As Edmund bent hurriedly to kiss the top of her head as a farewell, she said, ‘So funny. Dr Travers called her that Botticelli-like creature when he saw her yesterday. He only saw her for
a moment, and it had never occurred to me, but he’s quite right, isn’t he? She’s like that girl, or goddess or nymph or something out of
Primavera.’

Edmund was cramming spare shirts etc. into his case. He did not answer at once, but eventually said coldly, ‘What an extraordinary thing for a doctor to say.’

Anne laughed in the indulgent way that she had done for years, but that now maddened him for the first time. ‘You are so narrow-minded, darling. Why you should think a doctor neither knows
nor cares about pictures, I cannot imagine.’
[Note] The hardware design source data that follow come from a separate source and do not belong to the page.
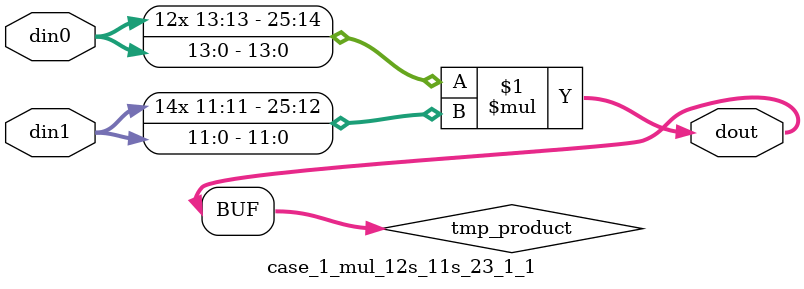
<source format=v>

`timescale 1 ns / 1 ps

 (* use_dsp = "no" *)  module case_1_mul_12s_11s_23_1_1(din0, din1, dout);
parameter ID = 1;
parameter NUM_STAGE = 0;
parameter din0_WIDTH = 14;
parameter din1_WIDTH = 12;
parameter dout_WIDTH = 26;

input [din0_WIDTH - 1 : 0] din0; 
input [din1_WIDTH - 1 : 0] din1; 
output [dout_WIDTH - 1 : 0] dout;

wire signed [dout_WIDTH - 1 : 0] tmp_product;



























assign tmp_product = $signed(din0) * $signed(din1);








assign dout = tmp_product;





















endmodule

</source>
Finally, before he actually left, she said, ‘Please. If you find somewhere very beautiful, do consider it for us. Dr Travers is going to Greece in September. People do go there, you know,
and I should love it so much.’

‘You sound as though you are in love with Dr Travers.’

‘Of course I am. Madly. Arabella did my hair specially for him. Have a good time, my darling. Take care of yourself. I shall miss you.’

He did not answer this, but turned towards her with a fleeting, harassed smile and lifted his hand as a kind of indoor wave of good-bye. Poor Edmund, Anne thought, as she lay back again in bed
(her throat still hurt); he so much
hated
going abroad, and going abroad alone must be anathema to him.